Of Peace and Politics

Whose Land Is This?

Posted on 06/22/2011 @ 02:30 PM

Tags: Native American


Yesterday morning, I joined a small group of people in front of the U.S. Capitol building for a prayer circle to protect Native American sacred sites. It was one of 21 prayer circles in 15 states over the course of a few days. Many tribes were represented in the handful of us that came together in DC, including Akwesasne Mohawk, Cheyenne, Choctaw, Muscogee (Creek), Omaha, and members from the Pueblo, Sioux, and Navajo nations. Each person shared which sacred site he or she was praying for, and what meaning the site had for its people.

I heard about Bear Butte Mountain in South Dakota, Petroglyphs in New Mexico, and sacred rivers in New York and the Midwest.
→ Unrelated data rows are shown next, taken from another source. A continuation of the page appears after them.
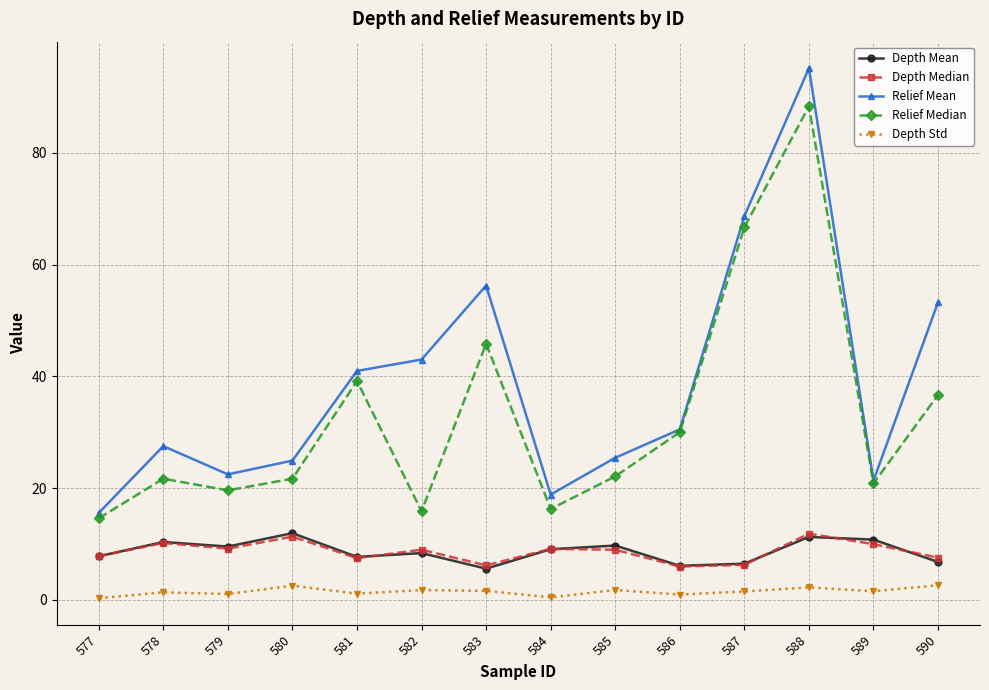

The Depth Mean series shows 11.9 at 580. True or false?

True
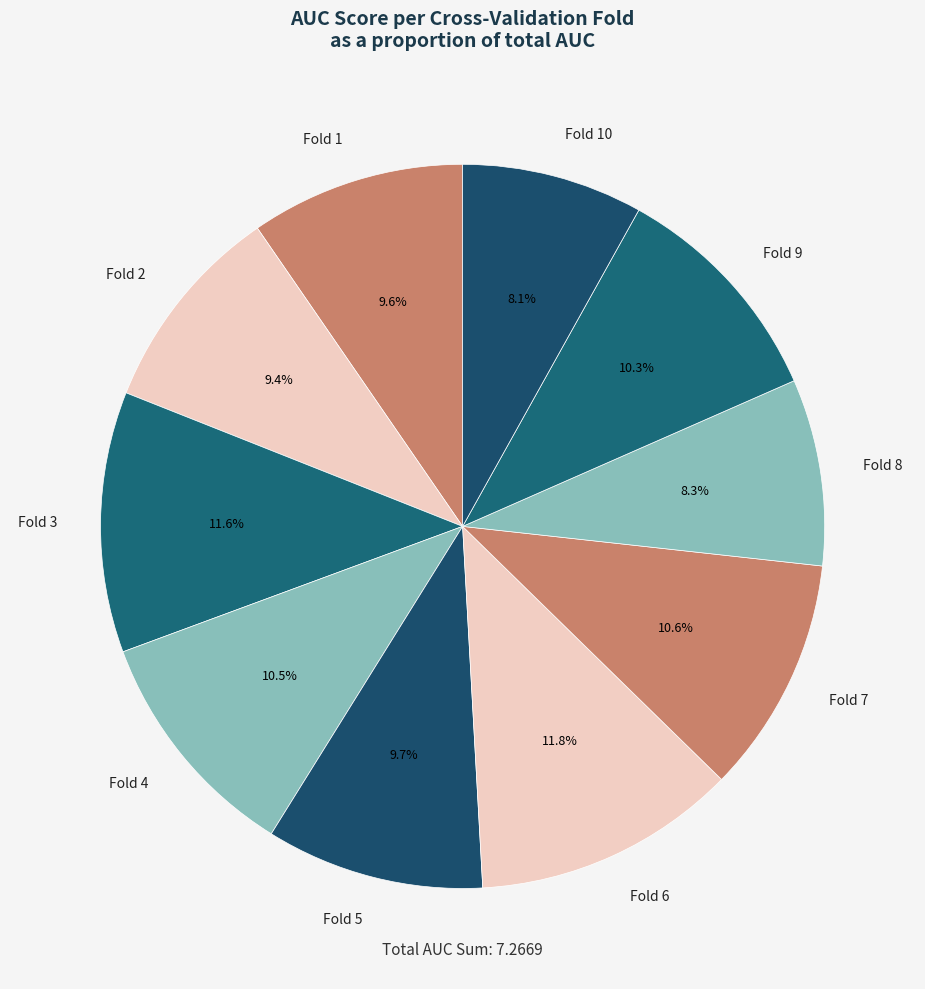

How much of the chart is everything except Fold 6?

88.2%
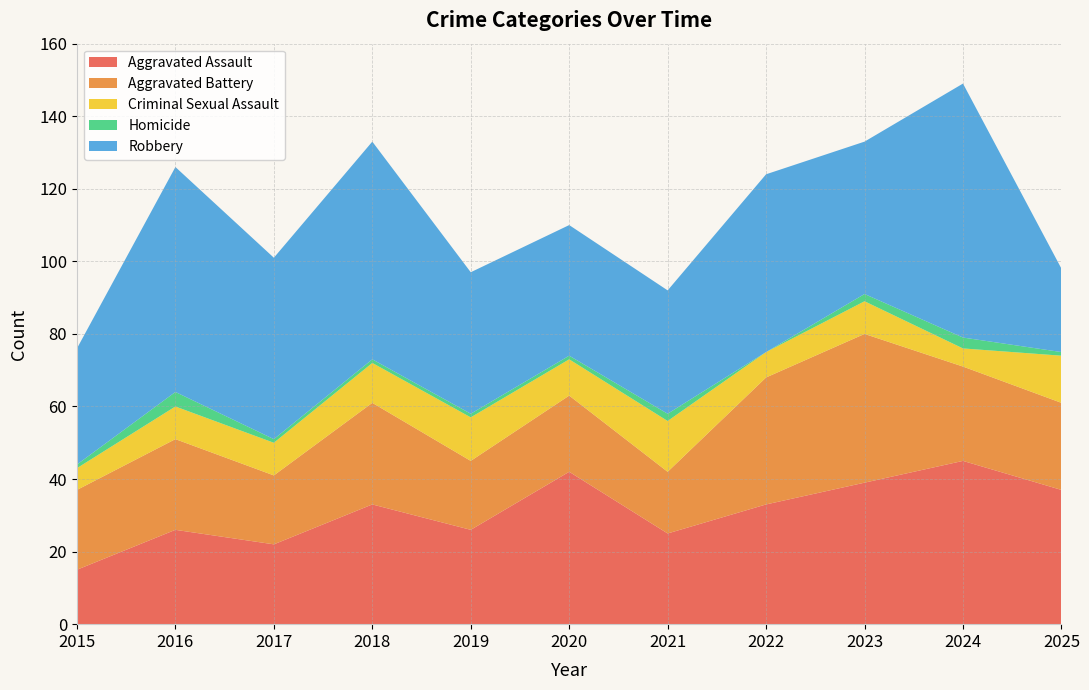

Reading left to right, transcribe all the data shown in this chart.

Aggravated Assault: 15	26	22	33	26	42	25	33	39	45	37
Aggravated Battery: 22	25	19	28	19	21	17	35	41	26	24
Criminal Sexual Assault: 6	9	9	11	12	10	14	7	9	5	13
Homicide: 1	4	1	1	1	1	2	0	2	3	1
Robbery: 32	62	50	60	39	36	34	49	42	70	23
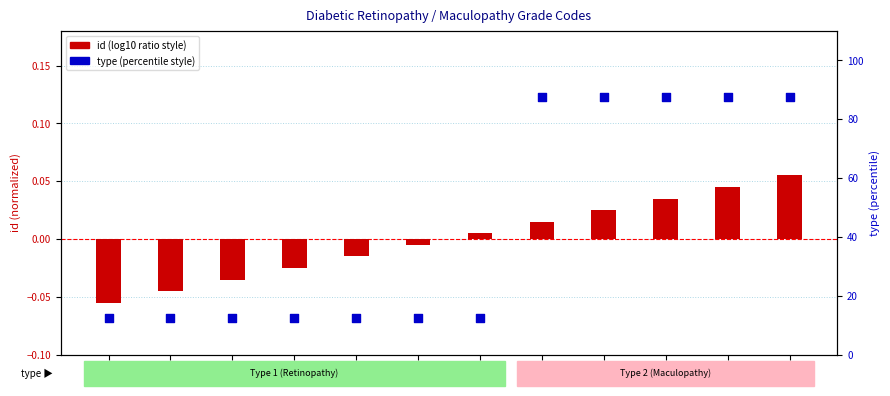

What are all the series names shown in the legend?

id (log10 ratio style), type (percentile style)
Each of these places is endangered because of private development, oil and gas initiatives, or contamination. A young woman from the Akwesasne Mohawk tribe said that her people’s river is so contaminated with PHP that they haven’t been able to fish in ten years. Native American culture is tied to the land. And when the Akwesasne Mohawk can’t fish, they are not practicing a sacred tradition that is a given a right and a defining aspect of their culture. When native people’s land is destroyed, their culture is destroyed along with it.

I felt the resilient faith of everyone present. No one was angry, an emotion I think would be easiest to turn to. Instead, people were grateful for the chance to pray together. To see such strength and faith gives me renewed energy for my work on native issues and makes me proud to represent Quakers, who have such a longstanding positive relationship with Native Americans. After sharing that I work at FCNL, Suzan Hartog, President of the Morning Star Institute and coordinator of the event, said that she remembers that a love of silence brought her Cheyenne people and Quakers together several decades ago. “Nobody tried to make us Quaker,” she said, “and we didn’t try and make them Cheyenne.”
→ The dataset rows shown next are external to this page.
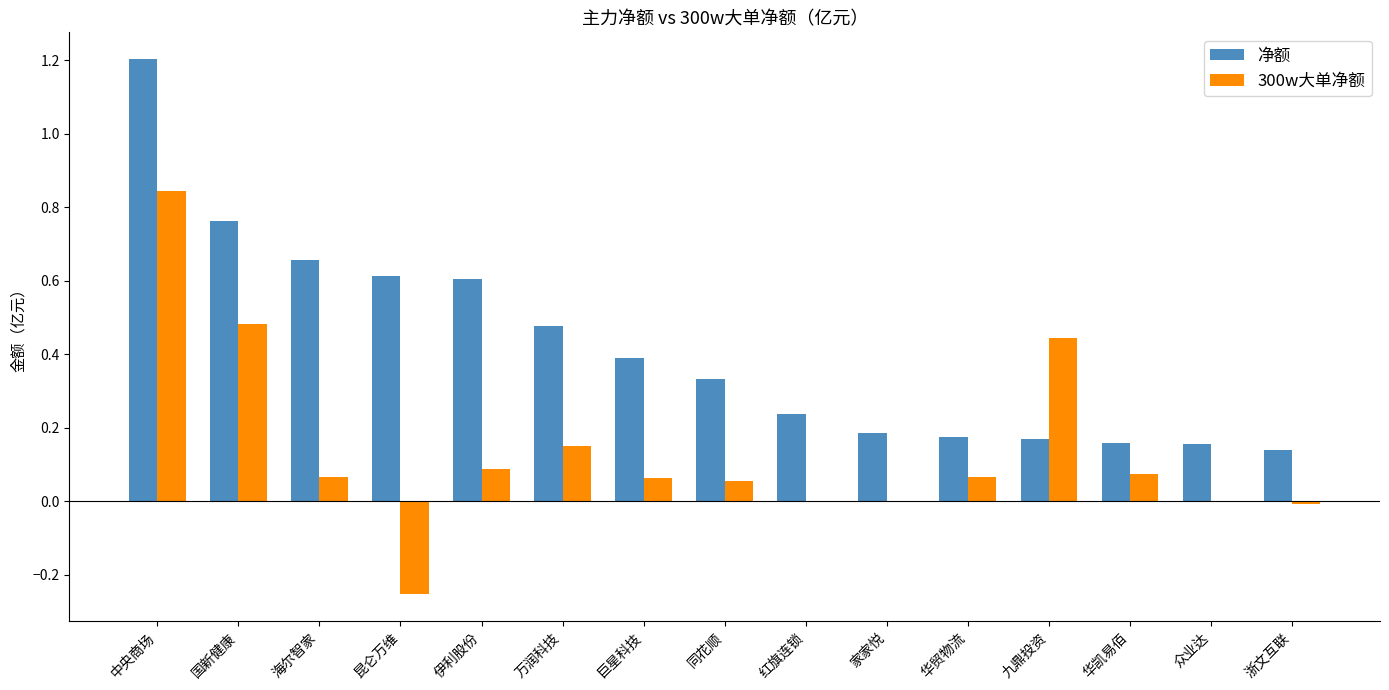

Where does the 300w大单净额 series first go above 0?

中央商场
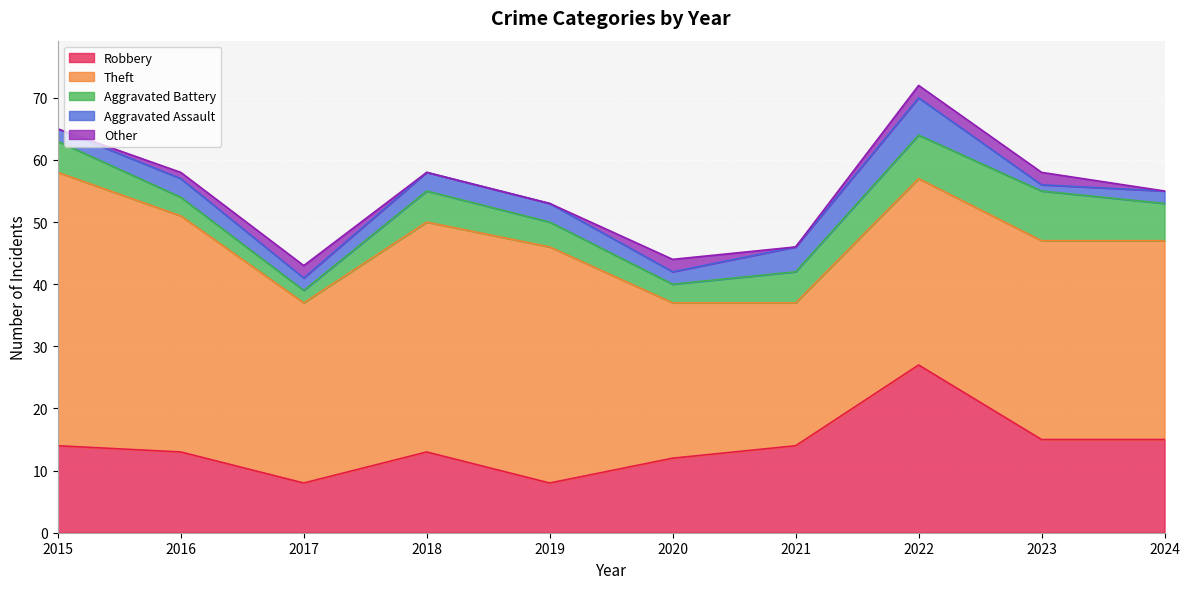

How many interior local peaks does the Robbery series have?

2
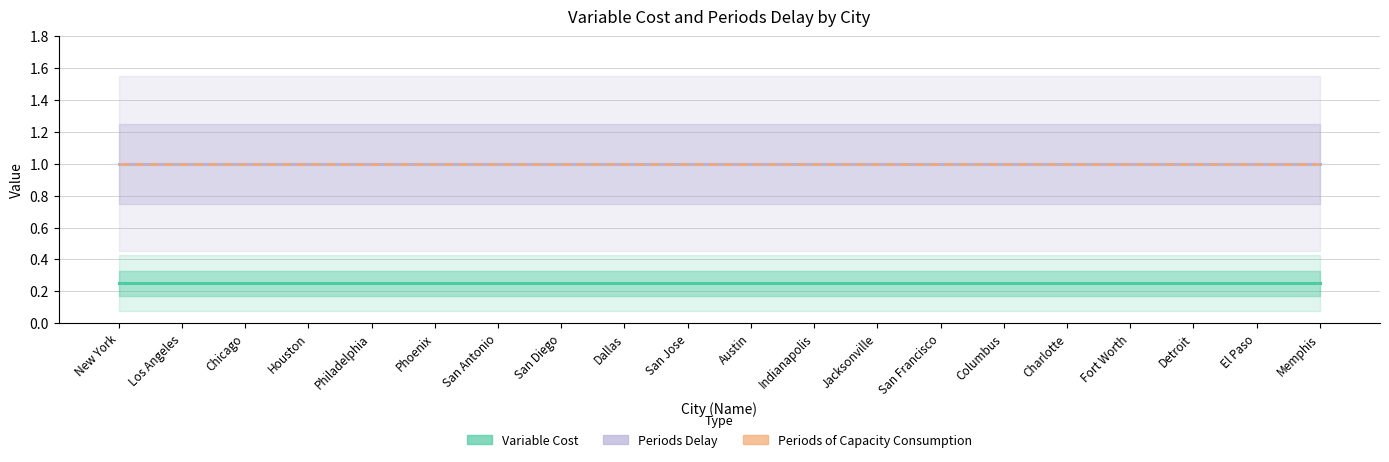

Rank the categories by Variable Cost value from lowest to highest.

New York, Los Angeles, Chicago, Houston, Philadelphia, Phoenix, San Antonio, San Diego, Dallas, San Jose, Austin, Indianapolis, Jacksonville, San Francisco, Columbus, Charlotte, Fort Worth, Detroit, El Paso, Memphis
This gets at the heart of the relationship between most Quakers and Native Americans over the generations that we have worked together, and still guides FCNL’s work today. We believe in tolerance and respect of all people, and equity and justice for those who don't have them. Moreover, the destruction of sacred places is not just bad for native people, it’s bad for everybody. Contamination and exhaustion of natural resources are speeding up climate change and destroying the only home we have. We should look to native traditions as a guide for how the earth should be respected.

One woman shared a song with us that asked, “Whose land is this? Whose country is this?” The tenuous relationship between the United States and Indian nations results from different answers to these questions. Perhaps there are many correct answers. Whatever the answer is, Native American sacred sites should be protected, and whether it’s prayer circles or lobbying Congress, FCNL will continue to work to make that happen.